### What needs to be done
Once you find the line containing "Object: the empty gift box [719,320,926,448]." in the data below, copy it and each following line exactly, up to and including the line containing "Map each listed", and nothing else.

=== Begin Enclosure ===

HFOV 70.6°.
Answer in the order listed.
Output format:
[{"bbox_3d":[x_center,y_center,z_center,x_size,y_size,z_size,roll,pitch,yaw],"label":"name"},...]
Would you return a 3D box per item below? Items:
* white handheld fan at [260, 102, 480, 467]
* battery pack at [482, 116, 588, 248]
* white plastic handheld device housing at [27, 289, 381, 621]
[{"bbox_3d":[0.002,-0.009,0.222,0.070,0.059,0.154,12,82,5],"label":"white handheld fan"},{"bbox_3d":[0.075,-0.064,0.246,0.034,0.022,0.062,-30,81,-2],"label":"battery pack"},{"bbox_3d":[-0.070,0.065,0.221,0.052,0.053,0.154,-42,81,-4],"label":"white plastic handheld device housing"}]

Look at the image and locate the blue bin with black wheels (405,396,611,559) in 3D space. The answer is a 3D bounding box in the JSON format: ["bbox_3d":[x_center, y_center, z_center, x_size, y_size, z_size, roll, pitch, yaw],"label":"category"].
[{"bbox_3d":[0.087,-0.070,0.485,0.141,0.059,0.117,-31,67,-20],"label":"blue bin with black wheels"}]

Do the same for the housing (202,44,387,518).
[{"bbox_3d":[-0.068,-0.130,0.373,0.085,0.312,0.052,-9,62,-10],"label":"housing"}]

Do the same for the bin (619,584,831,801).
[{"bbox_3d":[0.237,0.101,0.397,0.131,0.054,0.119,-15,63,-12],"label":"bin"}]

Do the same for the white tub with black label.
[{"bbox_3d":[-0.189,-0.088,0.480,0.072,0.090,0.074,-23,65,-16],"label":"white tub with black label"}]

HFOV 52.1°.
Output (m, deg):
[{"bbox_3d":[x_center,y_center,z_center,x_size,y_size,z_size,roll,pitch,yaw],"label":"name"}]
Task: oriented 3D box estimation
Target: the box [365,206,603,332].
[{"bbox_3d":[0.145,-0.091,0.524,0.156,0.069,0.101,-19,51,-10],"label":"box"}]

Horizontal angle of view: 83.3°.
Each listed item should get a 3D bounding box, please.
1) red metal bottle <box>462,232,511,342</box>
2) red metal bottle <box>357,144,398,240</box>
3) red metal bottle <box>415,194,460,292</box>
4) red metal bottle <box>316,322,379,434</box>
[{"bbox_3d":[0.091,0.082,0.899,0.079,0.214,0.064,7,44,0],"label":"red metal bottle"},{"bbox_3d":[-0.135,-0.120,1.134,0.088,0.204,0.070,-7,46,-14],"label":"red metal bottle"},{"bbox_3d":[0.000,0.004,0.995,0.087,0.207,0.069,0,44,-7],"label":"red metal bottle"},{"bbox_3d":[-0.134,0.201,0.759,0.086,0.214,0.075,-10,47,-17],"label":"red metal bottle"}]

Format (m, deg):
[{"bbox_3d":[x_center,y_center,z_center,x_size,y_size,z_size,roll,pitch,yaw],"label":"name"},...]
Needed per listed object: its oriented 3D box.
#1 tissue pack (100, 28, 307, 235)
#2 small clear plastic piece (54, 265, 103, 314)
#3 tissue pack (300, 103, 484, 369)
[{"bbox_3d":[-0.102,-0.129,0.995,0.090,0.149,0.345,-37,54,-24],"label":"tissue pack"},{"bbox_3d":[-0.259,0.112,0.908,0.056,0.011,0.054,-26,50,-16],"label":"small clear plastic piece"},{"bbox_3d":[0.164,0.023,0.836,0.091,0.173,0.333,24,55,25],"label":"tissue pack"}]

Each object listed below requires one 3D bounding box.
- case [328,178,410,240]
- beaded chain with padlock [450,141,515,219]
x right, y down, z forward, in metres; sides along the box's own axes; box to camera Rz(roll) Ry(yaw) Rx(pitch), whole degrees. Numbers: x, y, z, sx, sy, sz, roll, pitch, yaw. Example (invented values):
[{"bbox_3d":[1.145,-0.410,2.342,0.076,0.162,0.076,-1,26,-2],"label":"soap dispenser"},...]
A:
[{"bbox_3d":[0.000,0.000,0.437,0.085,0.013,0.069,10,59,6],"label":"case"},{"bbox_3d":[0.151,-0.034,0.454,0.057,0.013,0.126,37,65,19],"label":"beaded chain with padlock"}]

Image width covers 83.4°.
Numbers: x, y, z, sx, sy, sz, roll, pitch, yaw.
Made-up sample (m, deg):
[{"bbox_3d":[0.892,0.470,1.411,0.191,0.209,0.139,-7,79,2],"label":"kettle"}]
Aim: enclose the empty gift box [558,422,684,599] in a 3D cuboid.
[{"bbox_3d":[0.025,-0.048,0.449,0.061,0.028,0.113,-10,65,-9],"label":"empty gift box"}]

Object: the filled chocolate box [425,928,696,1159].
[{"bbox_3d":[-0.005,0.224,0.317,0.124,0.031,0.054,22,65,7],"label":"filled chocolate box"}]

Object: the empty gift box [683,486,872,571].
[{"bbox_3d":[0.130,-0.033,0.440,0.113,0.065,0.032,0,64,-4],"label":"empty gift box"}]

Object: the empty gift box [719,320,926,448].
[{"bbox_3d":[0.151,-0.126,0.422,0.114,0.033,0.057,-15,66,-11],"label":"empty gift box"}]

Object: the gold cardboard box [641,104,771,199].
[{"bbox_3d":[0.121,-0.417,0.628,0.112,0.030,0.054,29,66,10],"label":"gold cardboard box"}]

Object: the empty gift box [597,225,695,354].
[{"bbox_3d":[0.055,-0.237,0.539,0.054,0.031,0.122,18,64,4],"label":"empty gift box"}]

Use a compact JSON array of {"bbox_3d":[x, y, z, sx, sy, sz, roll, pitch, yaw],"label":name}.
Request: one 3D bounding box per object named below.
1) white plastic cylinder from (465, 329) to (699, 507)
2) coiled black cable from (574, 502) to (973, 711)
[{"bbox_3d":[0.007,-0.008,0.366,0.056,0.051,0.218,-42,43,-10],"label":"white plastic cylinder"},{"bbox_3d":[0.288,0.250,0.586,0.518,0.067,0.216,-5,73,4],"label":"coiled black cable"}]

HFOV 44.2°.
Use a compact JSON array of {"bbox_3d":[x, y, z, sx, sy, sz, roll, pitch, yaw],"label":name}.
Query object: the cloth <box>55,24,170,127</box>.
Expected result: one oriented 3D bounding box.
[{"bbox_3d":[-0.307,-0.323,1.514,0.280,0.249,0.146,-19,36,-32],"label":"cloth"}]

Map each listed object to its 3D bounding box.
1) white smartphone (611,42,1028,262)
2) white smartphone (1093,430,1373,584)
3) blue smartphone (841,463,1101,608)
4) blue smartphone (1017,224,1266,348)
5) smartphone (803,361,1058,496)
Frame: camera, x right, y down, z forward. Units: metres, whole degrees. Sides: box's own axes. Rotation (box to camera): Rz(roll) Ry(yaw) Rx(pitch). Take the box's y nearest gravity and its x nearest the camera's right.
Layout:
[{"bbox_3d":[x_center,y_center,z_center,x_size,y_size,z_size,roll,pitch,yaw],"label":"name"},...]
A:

=== End Enclosure ===

### Solved problem
Object: the empty gift box [719,320,926,448].
[{"bbox_3d":[0.151,-0.126,0.422,0.114,0.033,0.057,-15,66,-11],"label":"empty gift box"}]

Object: the gold cardboard box [641,104,771,199].
[{"bbox_3d":[0.121,-0.417,0.628,0.112,0.030,0.054,29,66,10],"label":"gold cardboard box"}]

Object: the empty gift box [597,225,695,354].
[{"bbox_3d":[0.055,-0.237,0.539,0.054,0.031,0.122,18,64,4],"label":"empty gift box"}]

Use a compact JSON array of {"bbox_3d":[x, y, z, sx, sy, sz, roll, pitch, yaw],"label":name}.
Request: one 3D bounding box per object named below.
1) white plastic cylinder from (465, 329) to (699, 507)
2) coiled black cable from (574, 502) to (973, 711)
[{"bbox_3d":[0.007,-0.008,0.366,0.056,0.051,0.218,-42,43,-10],"label":"white plastic cylinder"},{"bbox_3d":[0.288,0.250,0.586,0.518,0.067,0.216,-5,73,4],"label":"coiled black cable"}]

HFOV 44.2°.
Use a compact JSON array of {"bbox_3d":[x, y, z, sx, sy, sz, roll, pitch, yaw],"label":name}.
Query object: the cloth <box>55,24,170,127</box>.
Expected result: one oriented 3D bounding box.
[{"bbox_3d":[-0.307,-0.323,1.514,0.280,0.249,0.146,-19,36,-32],"label":"cloth"}]

Map each listed object to its 3D bounding box.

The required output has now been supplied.